- Supplied information
####

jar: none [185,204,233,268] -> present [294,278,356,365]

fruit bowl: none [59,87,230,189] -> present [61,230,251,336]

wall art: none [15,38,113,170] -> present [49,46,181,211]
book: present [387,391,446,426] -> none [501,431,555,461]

####

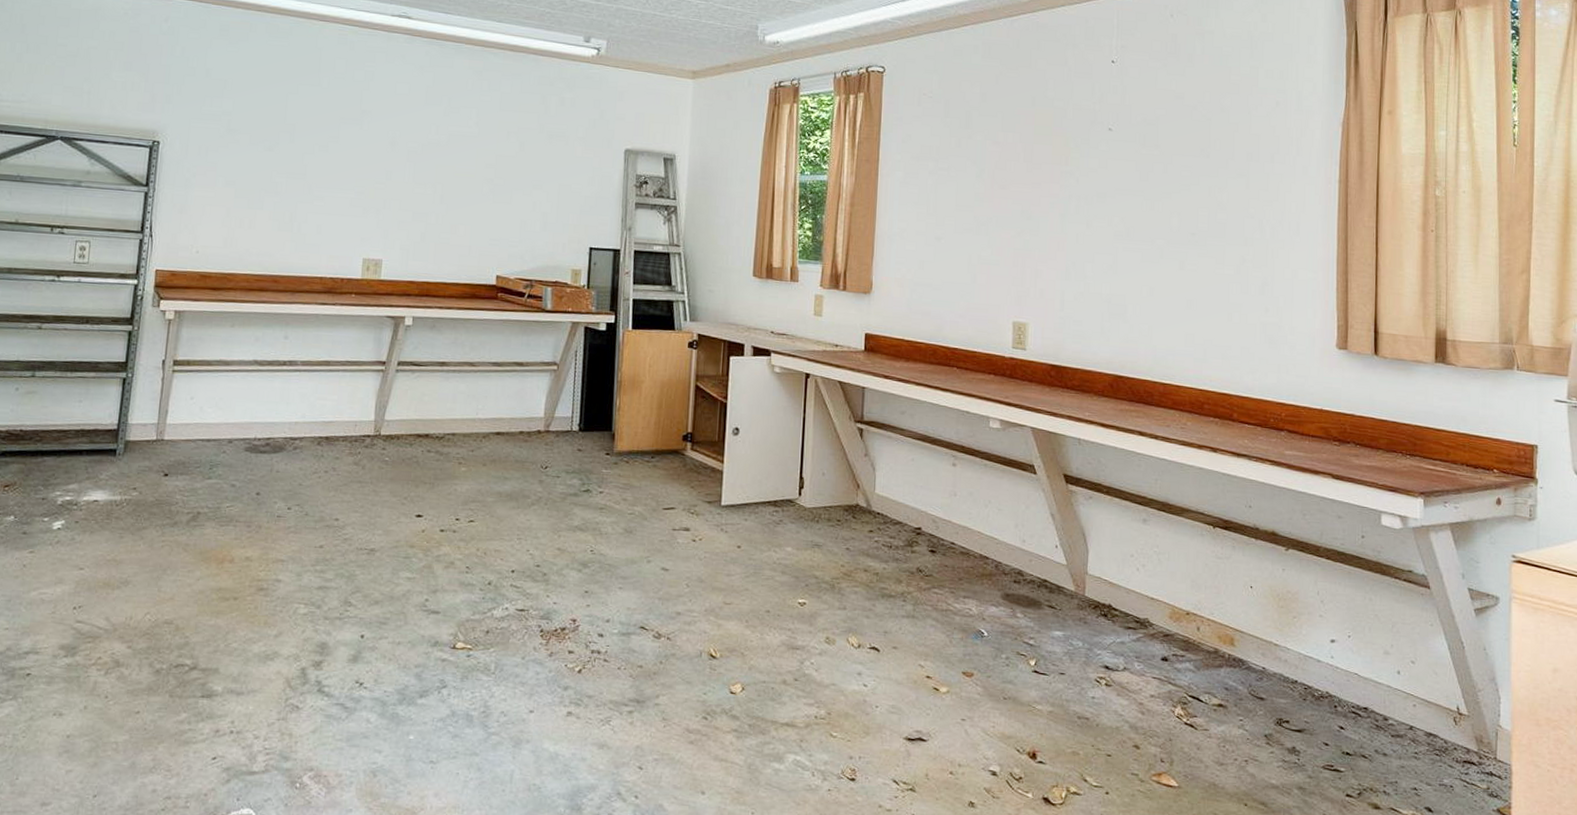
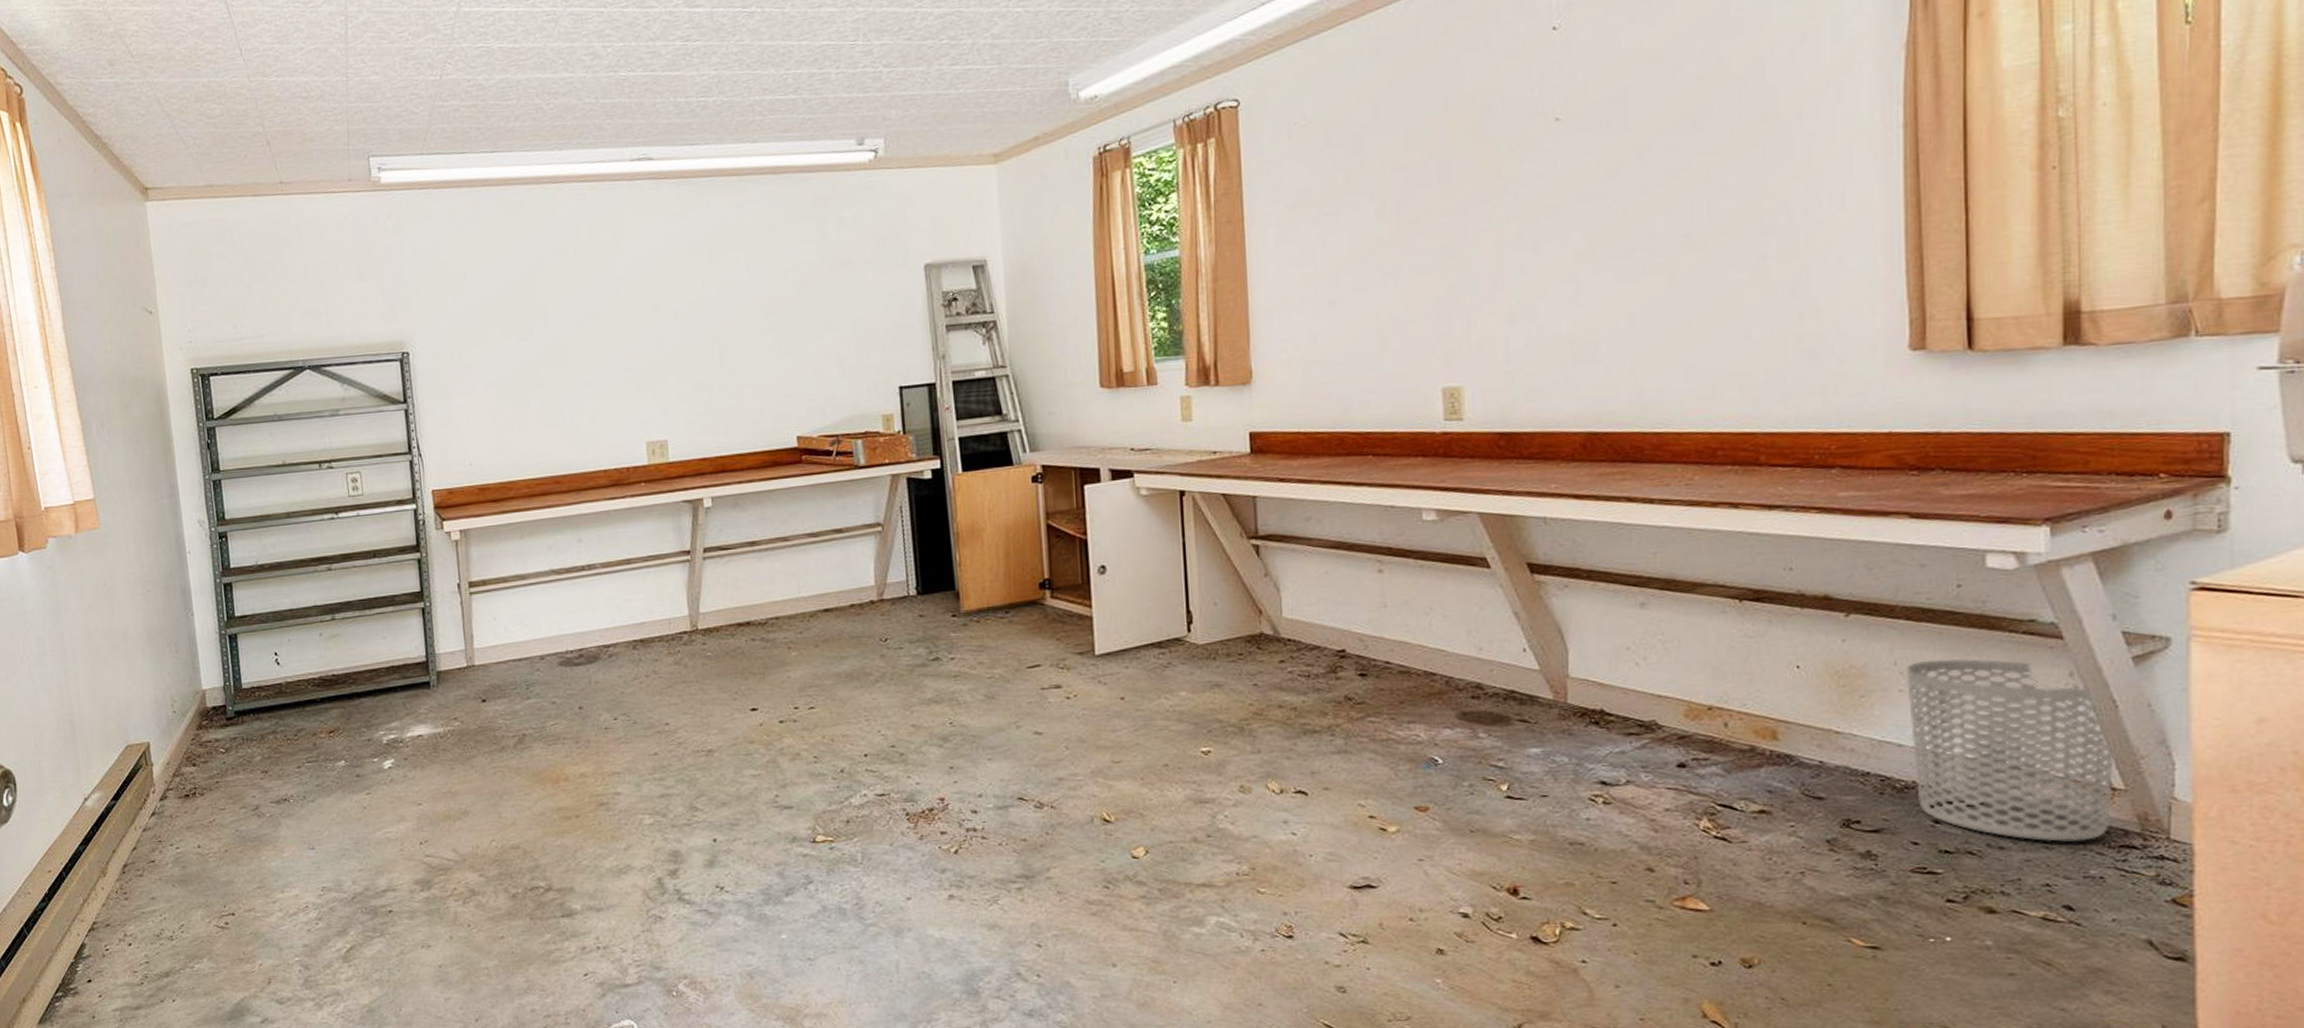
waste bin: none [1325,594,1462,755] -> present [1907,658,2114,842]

####

- Problem requirements
The range runs from the line with "jar: none [185,204,233,268]" up to and including the line with "book: present [387,391,446,426]" in the listing above; please write out exactly those lines and nothing more.

- Answer to the problem
jar: none [185,204,233,268] -> present [294,278,356,365]

fruit bowl: none [59,87,230,189] -> present [61,230,251,336]

wall art: none [15,38,113,170] -> present [49,46,181,211]
book: present [387,391,446,426] -> none [501,431,555,461]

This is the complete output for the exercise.